Para além das dezenas de violações materiais das resoluções do conselho de segurança da ONU (o tão afamado mas tão volátil “direito internacional”), e da noção clara de que Saddam não iria desistir das suas intenções megalómanas, estávamos na presença de um ditador brutal, responsável por milhares de execuções sumárias e por uma guerra que ceifou a vida a milhões de pessoas. Acresce ainda um ponto essencial: o regime ditatorial de Saddam estava implantado numa das mais explosivas regiões do mundo: o médio-oriente. O próprio Saddam patrocinava o terrorismo palestiniano e existiam indícios de ligações a outras redes terroristas – incluindo a Al Qaeda. Saddam incitou sempre o seu povo e os seus colaboradores, dentro e fora do Iraque, a detestar violentamente o Ocidente, na figura da sua nação mais representativa: os EUA. Era, portanto, um homem perigoso num ninho (leia-se ‘região’) de vespas – donde saíram os autores morais e materiais do 11 de Setembro e onde os fundamentalismos religiosos recrudesciam (embora o Iraque de Saddam mantivesse uma tradição secular, a aproximação ao «Islão», por parte de Saddam, era nos últimos anos, notória).

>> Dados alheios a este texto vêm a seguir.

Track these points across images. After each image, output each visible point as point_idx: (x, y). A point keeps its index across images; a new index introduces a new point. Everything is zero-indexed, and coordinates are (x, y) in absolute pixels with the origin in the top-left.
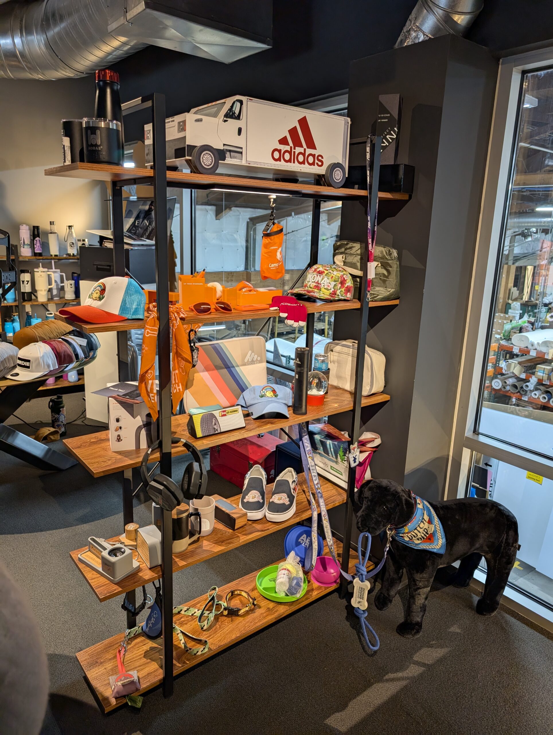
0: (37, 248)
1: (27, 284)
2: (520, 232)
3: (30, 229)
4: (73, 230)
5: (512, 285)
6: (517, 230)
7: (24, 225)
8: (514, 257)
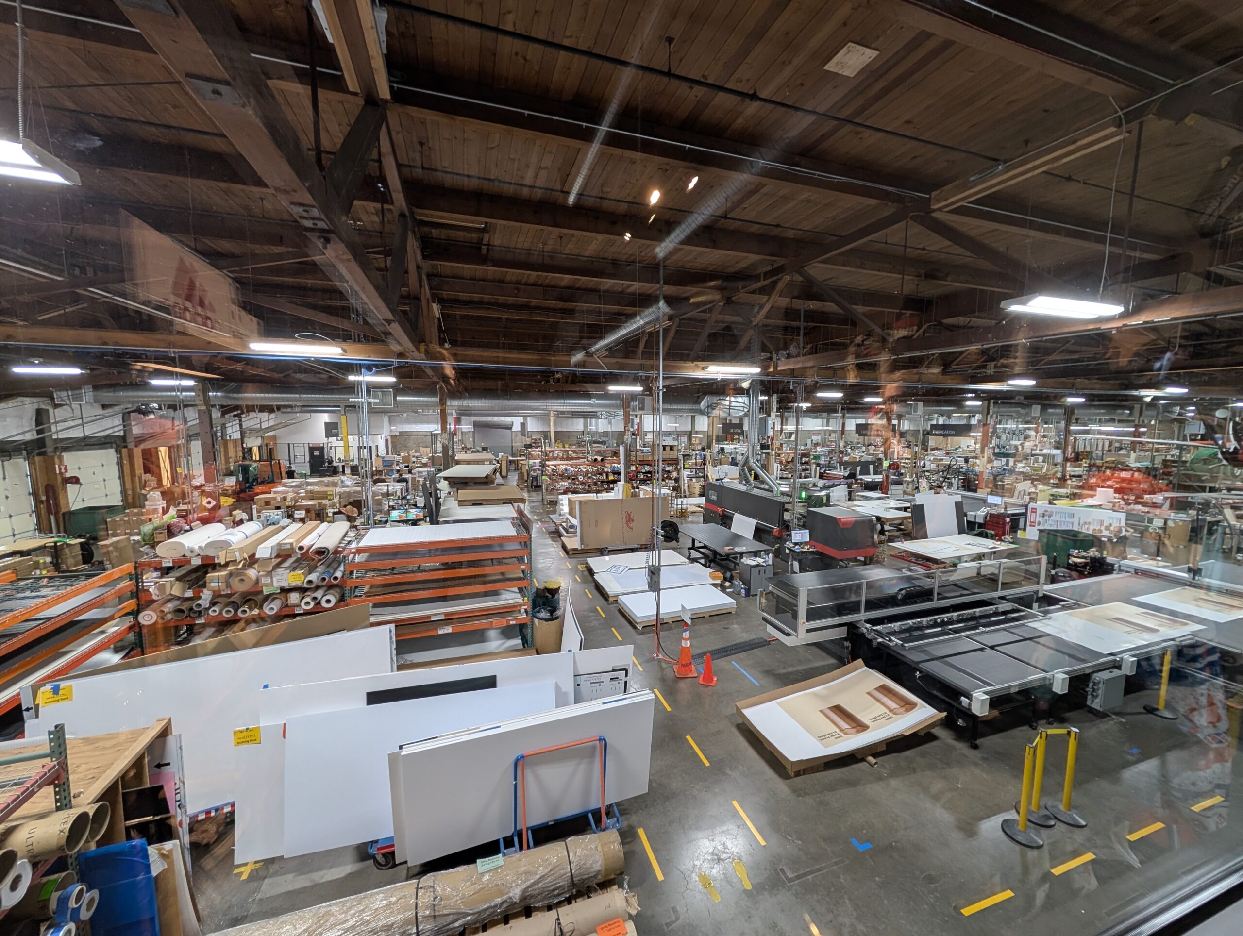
2: (135, 408)
5: (142, 471)
6: (130, 406)
8: (135, 438)
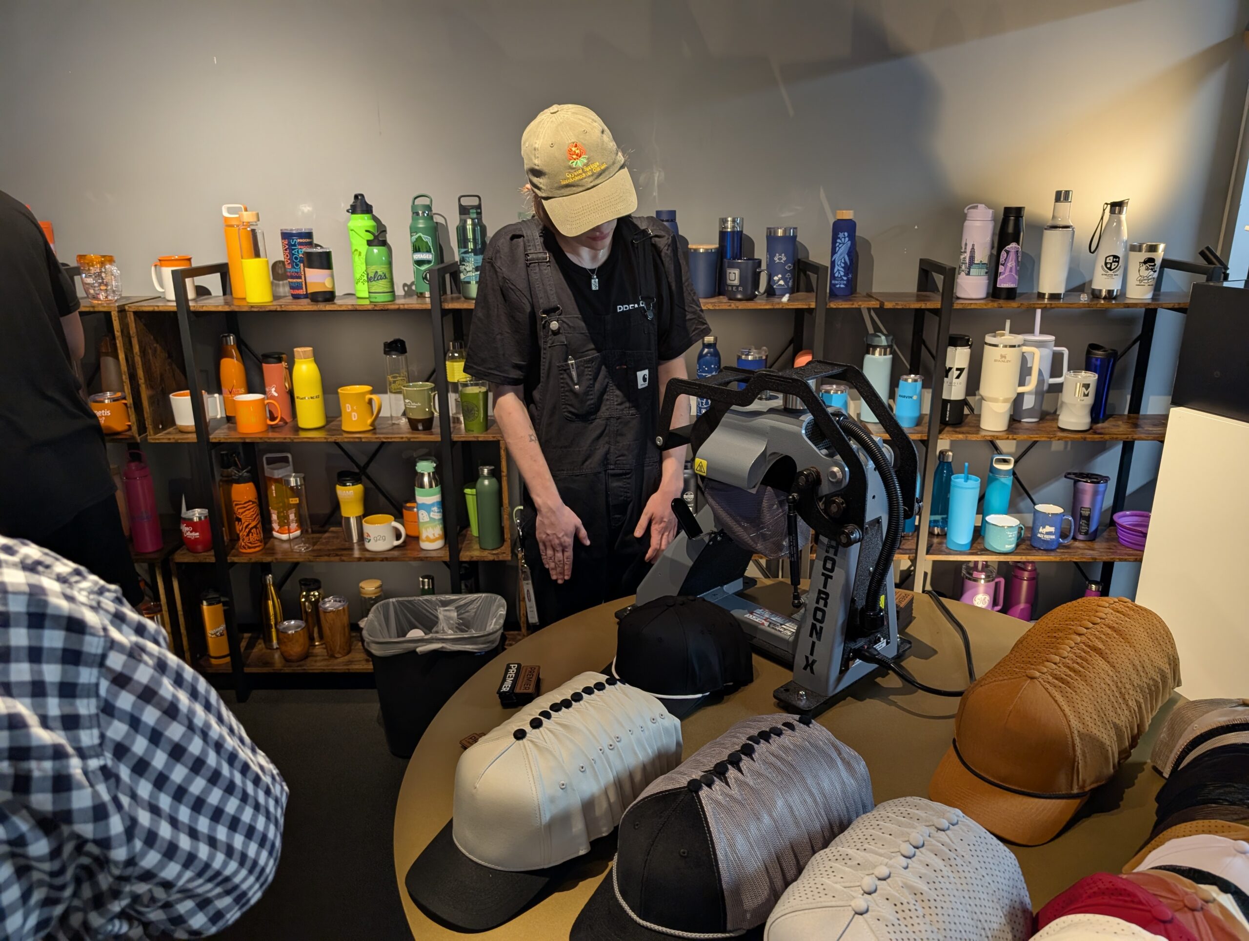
0: (1007, 273)
1: (958, 377)
3: (994, 219)
4: (1123, 217)
7: (981, 207)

Eis, resumidamente, o cenário antes deste conflito. Perante ele, surgiram três grandes correntes: 1) nada fazer – Saddam não era supostamente uma ameaça para o mundo e o Iraque era um país soberano, embora servido por um regime abjecto; 2) Insistir no embargo, aumentando o controlo por parte dos inspectores - ou seja, apostando numa política de contenção; 3) Agir preventiva e pró-activamente, através do uso da força, derrubando um regime perigoso, abanando o doentio status quo do médio-oriente e lançando alicerces para a reforma da região – enviando, ‘en passant’, um sinal claro contra os terroristas e estados párias de todo o mundo.

Julgar que o conservador, politicamente pessimista, não passa de um tipo que se habitou contemplativamente a cruzar os braços perante o mal que o rodeia, adoptando um comportamento irresponsável de inacção aliado ao discurso da litania e do conformismo, é não só absurdo como revelador de ignorância. Ser pessimista, no contexto do conservadorismo, não é ser niilista ou totalmente descrente quanto às possibilidades de poder melhorar, ainda que pontual e localmente, a organização política e a vida em sociedade. O conservador nunca poderia defender uma política de inacção perante um perigo crescente, que punha em causa a segurança de pessoas, lançado o receio e o medo patológico – fins acessórios do terrorismo à escala global. Quando está em causa a defesa de valores e princípios essenciais – como sejam os da liberdade, da segurança ou da tolerância – contra a escalada do mal, o conservador sabe de que lado está. A sua coerência foi, por isso, total. O resto são conversas da treta.